Entries from a dataset
================================
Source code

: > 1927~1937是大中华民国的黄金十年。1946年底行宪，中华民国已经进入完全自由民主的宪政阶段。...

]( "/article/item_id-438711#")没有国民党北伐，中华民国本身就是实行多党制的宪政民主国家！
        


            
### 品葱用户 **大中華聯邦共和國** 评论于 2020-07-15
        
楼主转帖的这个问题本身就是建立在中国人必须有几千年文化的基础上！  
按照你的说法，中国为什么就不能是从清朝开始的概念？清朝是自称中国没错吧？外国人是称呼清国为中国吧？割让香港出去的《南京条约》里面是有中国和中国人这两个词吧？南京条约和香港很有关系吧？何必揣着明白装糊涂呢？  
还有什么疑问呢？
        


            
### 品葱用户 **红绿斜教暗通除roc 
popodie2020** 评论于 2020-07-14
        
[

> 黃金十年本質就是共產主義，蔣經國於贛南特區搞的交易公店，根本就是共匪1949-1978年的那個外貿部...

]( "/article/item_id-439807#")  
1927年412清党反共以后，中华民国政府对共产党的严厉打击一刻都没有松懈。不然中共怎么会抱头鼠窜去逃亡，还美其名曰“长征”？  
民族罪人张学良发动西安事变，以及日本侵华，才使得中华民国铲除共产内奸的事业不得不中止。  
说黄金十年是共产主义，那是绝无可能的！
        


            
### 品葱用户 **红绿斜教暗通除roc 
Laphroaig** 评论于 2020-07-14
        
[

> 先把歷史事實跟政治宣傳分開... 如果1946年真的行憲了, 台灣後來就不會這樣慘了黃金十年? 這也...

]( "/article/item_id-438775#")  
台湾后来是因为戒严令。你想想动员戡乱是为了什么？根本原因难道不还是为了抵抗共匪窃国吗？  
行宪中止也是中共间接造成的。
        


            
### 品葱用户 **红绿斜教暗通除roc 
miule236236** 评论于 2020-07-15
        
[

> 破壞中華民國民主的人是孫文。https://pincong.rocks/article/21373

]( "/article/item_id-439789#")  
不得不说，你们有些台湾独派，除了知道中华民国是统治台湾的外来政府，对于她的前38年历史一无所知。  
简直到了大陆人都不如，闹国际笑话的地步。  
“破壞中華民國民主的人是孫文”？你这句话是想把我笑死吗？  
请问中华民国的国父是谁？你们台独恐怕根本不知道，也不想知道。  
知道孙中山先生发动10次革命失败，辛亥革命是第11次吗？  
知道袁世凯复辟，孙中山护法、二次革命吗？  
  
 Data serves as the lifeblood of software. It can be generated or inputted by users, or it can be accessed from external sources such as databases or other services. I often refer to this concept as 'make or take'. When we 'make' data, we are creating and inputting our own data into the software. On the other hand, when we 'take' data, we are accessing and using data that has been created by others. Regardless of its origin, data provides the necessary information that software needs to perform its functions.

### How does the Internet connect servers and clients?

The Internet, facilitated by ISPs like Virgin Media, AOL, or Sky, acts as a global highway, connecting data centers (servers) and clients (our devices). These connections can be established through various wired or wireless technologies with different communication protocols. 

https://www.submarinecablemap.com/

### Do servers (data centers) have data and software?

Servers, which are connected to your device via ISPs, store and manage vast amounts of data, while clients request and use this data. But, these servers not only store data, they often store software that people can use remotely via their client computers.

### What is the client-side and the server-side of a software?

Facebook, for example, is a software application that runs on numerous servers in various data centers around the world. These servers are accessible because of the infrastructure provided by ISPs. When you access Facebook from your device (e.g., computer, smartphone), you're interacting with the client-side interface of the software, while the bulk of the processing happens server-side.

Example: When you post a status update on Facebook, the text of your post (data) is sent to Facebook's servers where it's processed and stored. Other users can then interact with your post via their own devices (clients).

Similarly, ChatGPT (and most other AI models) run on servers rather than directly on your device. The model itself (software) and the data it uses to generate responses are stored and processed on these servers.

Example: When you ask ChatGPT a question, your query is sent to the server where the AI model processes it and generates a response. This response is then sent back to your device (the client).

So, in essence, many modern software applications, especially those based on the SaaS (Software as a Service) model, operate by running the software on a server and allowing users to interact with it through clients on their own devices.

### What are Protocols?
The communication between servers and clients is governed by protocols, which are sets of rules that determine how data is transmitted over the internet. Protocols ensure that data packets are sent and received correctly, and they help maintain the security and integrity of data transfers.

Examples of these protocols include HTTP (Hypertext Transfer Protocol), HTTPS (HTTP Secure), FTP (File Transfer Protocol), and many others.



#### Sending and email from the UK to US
================================
INSTRUCTIONS FOR THE TASK:
Output every line of the entries above with no changes at all.

ANSWER FOR THIS EXERCISE:
Source code

: > 1927~1937是大中华民国的黄金十年。1946年底行宪，中华民国已经进入完全自由民主的宪政阶段。...

]( "/article/item_id-438711#")没有国民党北伐，中华民国本身就是实行多党制的宪政民主国家！
        


            
### 品葱用户 **大中華聯邦共和國** 评论于 2020-07-15
        
楼主转帖的这个问题本身就是建立在中国人必须有几千年文化的基础上！  
按照你的说法，中国为什么就不能是从清朝开始的概念？清朝是自称中国没错吧？外国人是称呼清国为中国吧？割让香港出去的《南京条约》里面是有中国和中国人这两个词吧？南京条约和香港很有关系吧？何必揣着明白装糊涂呢？  
还有什么疑问呢？
        


            
### 品葱用户 **红绿斜教暗通除roc 
popodie2020** 评论于 2020-07-14
        
[

> 黃金十年本質就是共產主義，蔣經國於贛南特區搞的交易公店，根本就是共匪1949-1978年的那個外貿部...

]( "/article/item_id-439807#")  
1927年412清党反共以后，中华民国政府对共产党的严厉打击一刻都没有松懈。不然中共怎么会抱头鼠窜去逃亡，还美其名曰“长征”？  
民族罪人张学良发动西安事变，以及日本侵华，才使得中华民国铲除共产内奸的事业不得不中止。  
说黄金十年是共产主义，那是绝无可能的！
        


            
### 品葱用户 **红绿斜教暗通除roc 
Laphroaig** 评论于 2020-07-14
        
[

> 先把歷史事實跟政治宣傳分開... 如果1946年真的行憲了, 台灣後來就不會這樣慘了黃金十年? 這也...

]( "/article/item_id-438775#")  
台湾后来是因为戒严令。你想想动员戡乱是为了什么？根本原因难道不还是为了抵抗共匪窃国吗？  
行宪中止也是中共间接造成的。
        


            
### 品葱用户 **红绿斜教暗通除roc 
miule236236** 评论于 2020-07-15
        
[

> 破壞中華民國民主的人是孫文。https://pincong.rocks/article/21373

]( "/article/item_id-439789#")  
不得不说，你们有些台湾独派，除了知道中华民国是统治台湾的外来政府，对于她的前38年历史一无所知。  
简直到了大陆人都不如，闹国际笑话的地步。  
“破壞中華民國民主的人是孫文”？你这句话是想把我笑死吗？  
请问中华民国的国父是谁？你们台独恐怕根本不知道，也不想知道。  
知道孙中山先生发动10次革命失败，辛亥革命是第11次吗？  
知道袁世凯复辟，孙中山护法、二次革命吗？  
  
 Data serves as the lifeblood of software. It can be generated or inputted by users, or it can be accessed from external sources such as databases or other services. I often refer to this concept as 'make or take'. When we 'make' data, we are creating and inputting our own data into the software. On the other hand, when we 'take' data, we are accessing and using data that has been created by others. Regardless of its origin, data provides the necessary information that software needs to perform its functions.

### How does the Internet connect servers and clients?

The Internet, facilitated by ISPs like Virgin Media, AOL, or Sky, acts as a global highway, connecting data centers (servers) and clients (our devices). These connections can be established through various wired or wireless technologies with different communication protocols. 

https://www.submarinecablemap.com/

### Do servers (data centers) have data and software?

Servers, which are connected to your device via ISPs, store and manage vast amounts of data, while clients request and use this data. But, these servers not only store data, they often store software that people can use remotely via their client computers.

### What is the client-side and the server-side of a software?

Facebook, for example, is a software application that runs on numerous servers in various data centers around the world. These servers are accessible because of the infrastructure provided by ISPs. When you access Facebook from your device (e.g., computer, smartphone), you're interacting with the client-side interface of the software, while the bulk of the processing happens server-side.

Example: When you post a status update on Facebook, the text of your post (data) is sent to Facebook's servers where it's processed and stored. Other users can then interact with your post via their own devices (clients).

Similarly, ChatGPT (and most other AI models) run on servers rather than directly on your device. The model itself (software) and the data it uses to generate responses are stored and processed on these servers.

Example: When you ask ChatGPT a question, your query is sent to the server where the AI model processes it and generates a response. This response is then sent back to your device (the client).

So, in essence, many modern software applications, especially those based on the SaaS (Software as a Service) model, operate by running the software on a server and allowing users to interact with it through clients on their own devices.

### What are Protocols?
The communication between servers and clients is governed by protocols, which are sets of rules that determine how data is transmitted over the internet. Protocols ensure that data packets are sent and received correctly, and they help maintain the security and integrity of data transfers.

Examples of these protocols include HTTP (Hypertext Transfer Protocol), HTTPS (HTTP Secure), FTP (File Transfer Protocol), and many others.



#### Sending and email from the UK to US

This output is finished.